Given text>
BEGIN

We excluded patients with artificial joints, implants, other kinds of metalwork, posttraumatic or pathologic deformities, metabolic bone diseases, LLRs with no presence or visibility of the calibration ball, patients under 18 years of age, LLRs where the algorithm was unable to identify necessary landmarks and patients where stature was not recorded. In total, 4200 LLRs were measured and included in the final analyses.

Image acquisition

LLRs were taken as part of the clinical routine, as they are a standard procedure for preoperative planning and for diagnostic purposes. All LLRs were taken on the same device (DigitalDiagnost X-Ray-System 2.1.3, Philips Healthcare Inc., Andover, MA, USA) and each included a 25 mm calibration ball marker, which was placed medially or laterally of the knee joint.

Automated measurements

Leg-Angle-Measurement-Assistant (LAMA™) software (ImageBiopsy Lab, Vienna, Austria), which automates angle and length measurements on LLRs and annotates the original DICOM images, was used in this study. This program generates numerical outputs for the three linear distance measurements tibial length, femoral length and total leg length. LAMA™ automatically localizes anatomical features of the femur and tibia as well as the calibration ball to assess the landmarks needed to estimate the measurements. The software was designed to suppress the output if landmarks cannot be placed appropriately. Length calibration was performed by segmenting the calibration ball and calculating a magnification factor based on the size of the calibration ball and the diameter of the segmentation (pixel units).

END

From the passage on leg length radiographs, list the linear distance measurements that the software produces numerical outputs for.

Supplied entries>
BEGIN

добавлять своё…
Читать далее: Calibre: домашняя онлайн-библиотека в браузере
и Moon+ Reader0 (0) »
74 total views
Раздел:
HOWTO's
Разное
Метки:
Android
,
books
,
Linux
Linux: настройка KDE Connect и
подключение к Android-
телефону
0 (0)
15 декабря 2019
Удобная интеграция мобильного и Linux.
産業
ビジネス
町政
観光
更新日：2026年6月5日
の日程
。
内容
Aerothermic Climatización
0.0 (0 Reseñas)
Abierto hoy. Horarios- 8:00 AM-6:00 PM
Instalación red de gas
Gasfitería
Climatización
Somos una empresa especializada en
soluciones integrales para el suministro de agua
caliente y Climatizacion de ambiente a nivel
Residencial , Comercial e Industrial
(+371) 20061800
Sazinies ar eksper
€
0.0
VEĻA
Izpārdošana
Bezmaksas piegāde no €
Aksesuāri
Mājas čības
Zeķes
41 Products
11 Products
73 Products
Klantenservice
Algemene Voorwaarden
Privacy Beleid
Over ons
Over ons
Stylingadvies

END
BEGIN

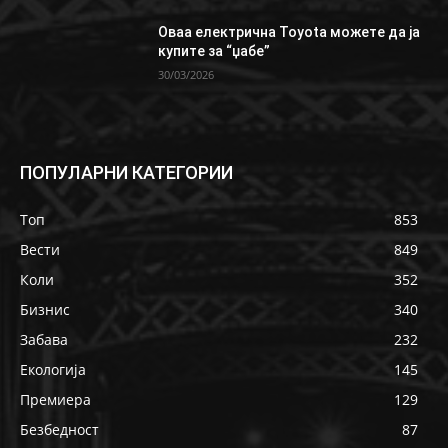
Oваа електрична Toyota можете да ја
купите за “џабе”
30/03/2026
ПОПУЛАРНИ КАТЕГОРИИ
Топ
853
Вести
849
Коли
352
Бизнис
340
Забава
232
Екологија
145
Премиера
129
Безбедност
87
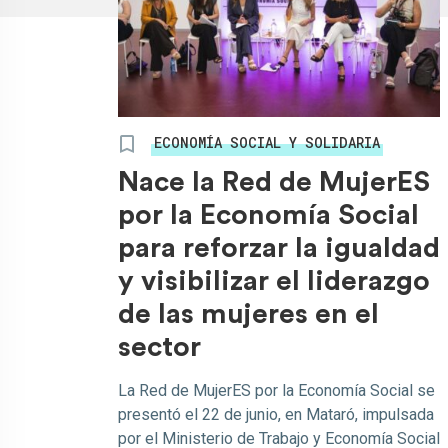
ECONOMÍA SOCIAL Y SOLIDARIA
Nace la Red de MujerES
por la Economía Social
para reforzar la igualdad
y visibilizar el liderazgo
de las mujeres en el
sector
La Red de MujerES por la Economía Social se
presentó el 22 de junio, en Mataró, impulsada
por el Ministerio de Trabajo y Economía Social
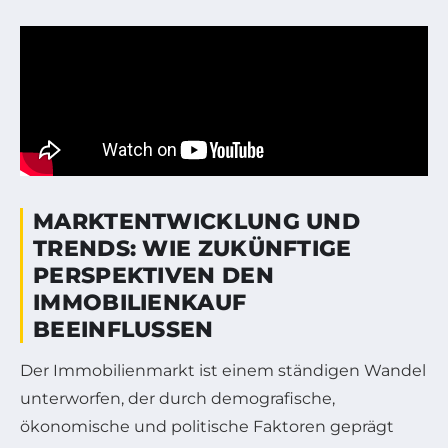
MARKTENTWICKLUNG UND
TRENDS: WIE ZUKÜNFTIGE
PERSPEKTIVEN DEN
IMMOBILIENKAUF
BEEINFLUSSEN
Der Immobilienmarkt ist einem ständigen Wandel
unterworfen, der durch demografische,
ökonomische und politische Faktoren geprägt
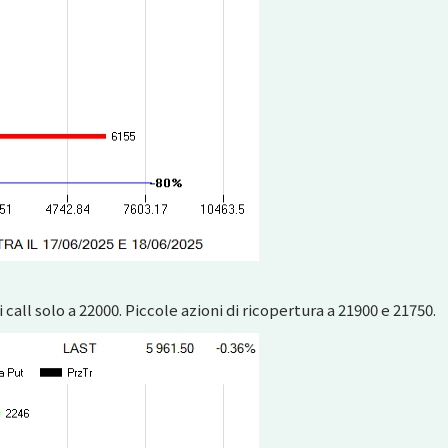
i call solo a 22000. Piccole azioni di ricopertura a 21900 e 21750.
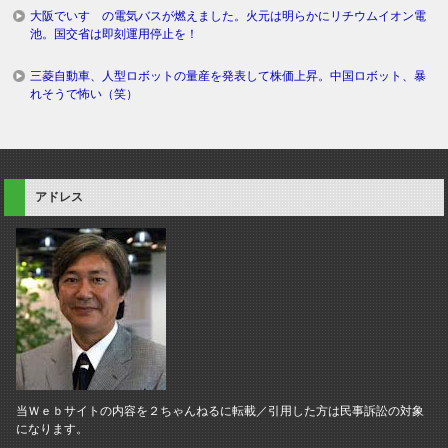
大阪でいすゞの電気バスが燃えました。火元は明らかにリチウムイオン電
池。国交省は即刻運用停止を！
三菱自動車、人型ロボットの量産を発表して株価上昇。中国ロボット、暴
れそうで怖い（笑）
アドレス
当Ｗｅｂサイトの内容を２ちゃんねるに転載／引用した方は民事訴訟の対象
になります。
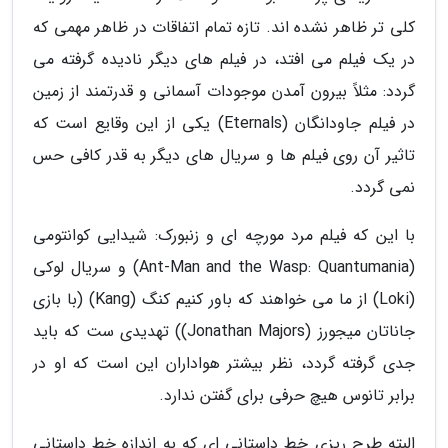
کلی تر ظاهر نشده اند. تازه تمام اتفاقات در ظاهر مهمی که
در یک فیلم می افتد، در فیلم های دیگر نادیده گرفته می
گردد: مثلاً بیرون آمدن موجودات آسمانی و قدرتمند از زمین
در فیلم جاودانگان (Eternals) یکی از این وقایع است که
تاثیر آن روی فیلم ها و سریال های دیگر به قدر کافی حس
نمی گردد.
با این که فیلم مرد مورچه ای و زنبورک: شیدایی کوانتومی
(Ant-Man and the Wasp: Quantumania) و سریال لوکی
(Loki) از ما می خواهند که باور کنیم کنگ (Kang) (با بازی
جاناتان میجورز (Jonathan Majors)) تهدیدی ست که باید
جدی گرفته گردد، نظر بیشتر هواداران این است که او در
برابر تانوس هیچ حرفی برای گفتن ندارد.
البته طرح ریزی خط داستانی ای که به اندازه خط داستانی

END

Result of this task> Tibial length, femoral length, and total leg length.